Ousted Deutsche Bank boss to score 9 mn-euro payoff

Frankfurt am Main (AFP) –


Former Deutsche Bank chief executive John Cryan can expect a payoff of around 9.0 million euros ($11.1 million) after he was unwillingly shunted out of his post, internal rules at the lender show.

When a board member leaves before their contract is up, "the severance payment, as a rule, is two annual compensation amounts," based on pay for the previous financial year and expected pay for the current year, Deutsche's 2017 annual report says.

Cryan took home a salary of 3.4 million euros in 2017, while there had so far been no indication of his pay this year.

That could give him the right to around 6.8 million euros in severance pay plus the 1.9 million euros the bank reported in his retirement account.

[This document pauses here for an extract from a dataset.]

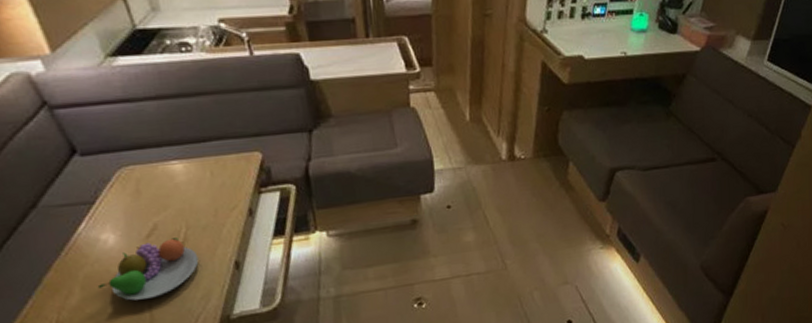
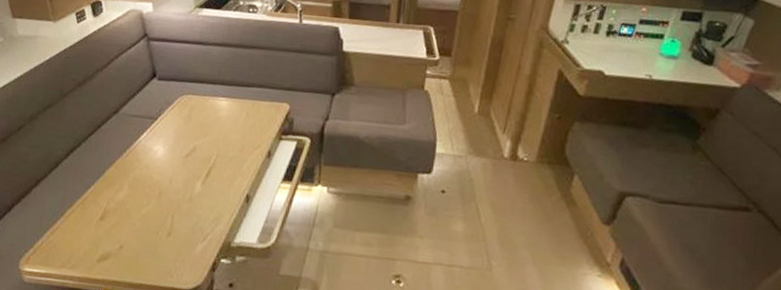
fruit bowl: present [97,238,199,301] -> none [140,161,220,210]

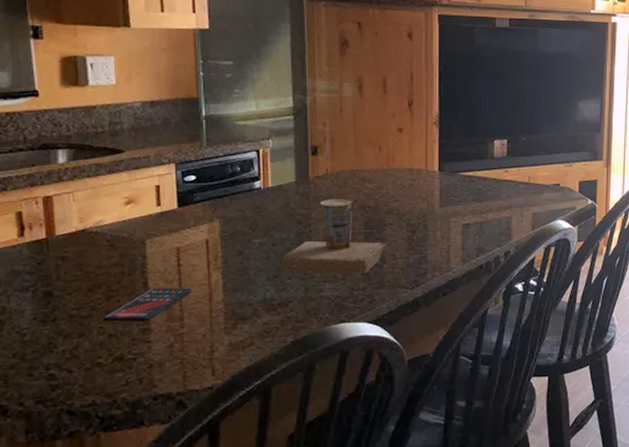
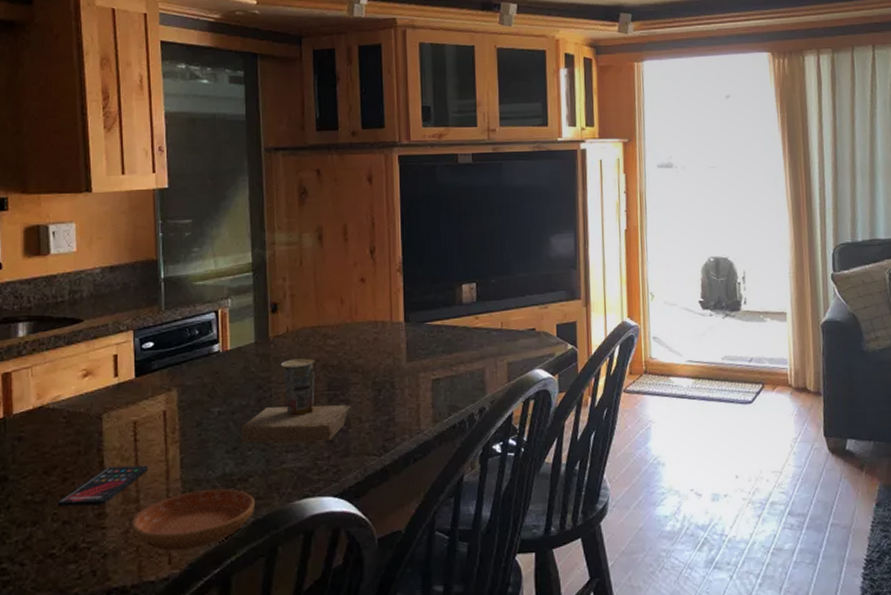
saucer: none [176,312,294,364] -> present [132,489,255,551]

The Frankfurt institution declined Tuesday to comment on Cryan's "golden parachute".

He is set to leave the bank at the end of the month -- well in advance of the end of his contract in May 2020 -- after supervisory board chairman Paul Achleitner pushed through over the weekend a replacement, 47-year-old career Deutsche banker Christian Sewing.

A former finance director at UBS, Cryan waived any bonus payment for 2017 after the bank booked its third annual loss in a row.

In an interview with newspaper Frankfurt Allgemeine Zeitung Tuesday, Achleitner said Cryan had "rendered great service" to Deutsche Bank.

The British CEO neutralised the worst legal threats hanging over Deutsche from the financial crisis, in part by paying billions in fines and compensation, and cut operating costs.

And he strengthened Deutsche's capital foundations with an 8-billion-euro ($9.8 billion) share issue last year and floated asset management division DWS on the stock market in March, "setting the scene for a successful future," Achleitner said.

Nevertheless, "his weak point was the speed at which the board took decisions and then pushed through their implementation."

Deutsche has yet to return to profitability, while the share price has slumped more than 50 percent in the past two years -- around 30 percent since the start of this year alone.

News of Sewing's appointment briefly pushed the shares up on Monday morning, but Tuesday saw the bank at the bottom of the DAX index of blue-chip German shares, losing 1.1 percent to trade at 11.36 euros by midday (1000 GMT).